BRIEF A: According to the ViperMonkey article, since when has ViperMonkey been in development?
BRIEF B: Copy the passage of the ViperMonkey article that starts at "ViperMonkey is a Python" and ends at "to its development.".
BRIEF C: What components does the ViperMonkey article say the ViperMonkey project includes? List all of them.
--- Start of READING TEXT ---
Using VBA Emulation to Analyze Obfuscated Macros

ViperMonkey is an experimental toolkit that I have been developing since early 2015, to parse VBA macros and emulate their execution. This articles shows how it can be used to analyze obfuscated macros and extract hidden strings/IOCs.

ViperMonkey

ViperMonkey is a Python project including a VBA macro parser, a VBA emulation engine and a set of tools for malicious macro analysis. I mentioned it several times since early 2015 [SSTIC, MISC], but it is only recently that it reached the point where it could be used in practice. Indeed, emulating VBA macros execution and all the features of MS Office, ActiveX objects and DLLs used by malicious macros is extremely complex. ViperMonkey is still very, very far from implementing all those features, and it is not yet able to handle most real-life macros. However, in some cases it can be a great help to deobfuscate macros automatically for malware analysis. I decided to release it publicly on GitHub, so that malware analysts can start using it, and contribute to its development.
--- End of READING TEXT ---
--- Start of ROWS ---
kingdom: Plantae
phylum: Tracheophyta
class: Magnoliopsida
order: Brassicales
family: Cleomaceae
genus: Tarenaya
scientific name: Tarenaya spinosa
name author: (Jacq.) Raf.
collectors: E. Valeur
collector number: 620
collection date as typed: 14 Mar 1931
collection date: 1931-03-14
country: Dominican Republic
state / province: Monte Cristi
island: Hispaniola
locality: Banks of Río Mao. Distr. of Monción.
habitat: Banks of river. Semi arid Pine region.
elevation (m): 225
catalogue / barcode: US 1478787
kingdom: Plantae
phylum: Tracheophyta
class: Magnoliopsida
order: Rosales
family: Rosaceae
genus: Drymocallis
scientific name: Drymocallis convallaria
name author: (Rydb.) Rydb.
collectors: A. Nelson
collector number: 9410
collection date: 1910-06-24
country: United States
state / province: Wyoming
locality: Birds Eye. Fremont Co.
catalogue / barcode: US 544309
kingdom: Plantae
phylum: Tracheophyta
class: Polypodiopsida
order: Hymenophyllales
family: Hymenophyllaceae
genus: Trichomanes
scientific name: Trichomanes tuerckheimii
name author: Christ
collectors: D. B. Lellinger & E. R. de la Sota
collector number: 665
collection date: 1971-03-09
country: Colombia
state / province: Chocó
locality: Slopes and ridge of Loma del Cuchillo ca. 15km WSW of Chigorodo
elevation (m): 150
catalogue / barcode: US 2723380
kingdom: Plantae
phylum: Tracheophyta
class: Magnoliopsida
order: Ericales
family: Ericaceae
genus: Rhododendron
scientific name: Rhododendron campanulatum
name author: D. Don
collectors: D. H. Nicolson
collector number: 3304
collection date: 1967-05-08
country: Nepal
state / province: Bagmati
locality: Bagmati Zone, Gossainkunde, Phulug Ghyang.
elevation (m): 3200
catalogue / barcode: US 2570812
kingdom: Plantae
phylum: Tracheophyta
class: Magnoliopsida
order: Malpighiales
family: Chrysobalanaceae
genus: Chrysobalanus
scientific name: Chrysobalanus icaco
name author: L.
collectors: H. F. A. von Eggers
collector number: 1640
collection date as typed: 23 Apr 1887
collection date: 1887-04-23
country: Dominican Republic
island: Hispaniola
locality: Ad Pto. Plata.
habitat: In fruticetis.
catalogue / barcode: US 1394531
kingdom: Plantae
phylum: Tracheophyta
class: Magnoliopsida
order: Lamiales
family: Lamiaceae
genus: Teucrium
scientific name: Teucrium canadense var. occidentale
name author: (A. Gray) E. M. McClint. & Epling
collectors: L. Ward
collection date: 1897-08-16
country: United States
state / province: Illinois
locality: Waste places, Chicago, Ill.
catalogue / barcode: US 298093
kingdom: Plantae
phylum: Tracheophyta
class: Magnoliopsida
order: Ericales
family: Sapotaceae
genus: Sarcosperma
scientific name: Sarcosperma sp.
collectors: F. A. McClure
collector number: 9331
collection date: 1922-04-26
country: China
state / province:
--- End of ROWS ---
FINAL RESULT A: Since early 2015.

FINAL RESULT B:
ViperMonkey is a Python project including a VBA macro parser, a VBA emulation engine and a set of tools for malicious macro analysis. I mentioned it several times since early 2015 [SSTIC, MISC], but it is only recently that it reached the point where it could be used in practice. Indeed, emulating VBA macros execution and all the features of MS Office, ActiveX objects and DLLs used by malicious macros is extremely complex. ViperMonkey is still very, very far from implementing all those features, and it is not yet able to handle most real-life macros. However, in some cases it can be a great help to deobfuscate macros automatically for malware analysis. I decided to release it publicly on GitHub, so that malware analysts can start using it, and contribute to its development.

FINAL RESULT C:
- A VBA macro parser
- A VBA emulation engine
- A set of tools for malicious macro analysis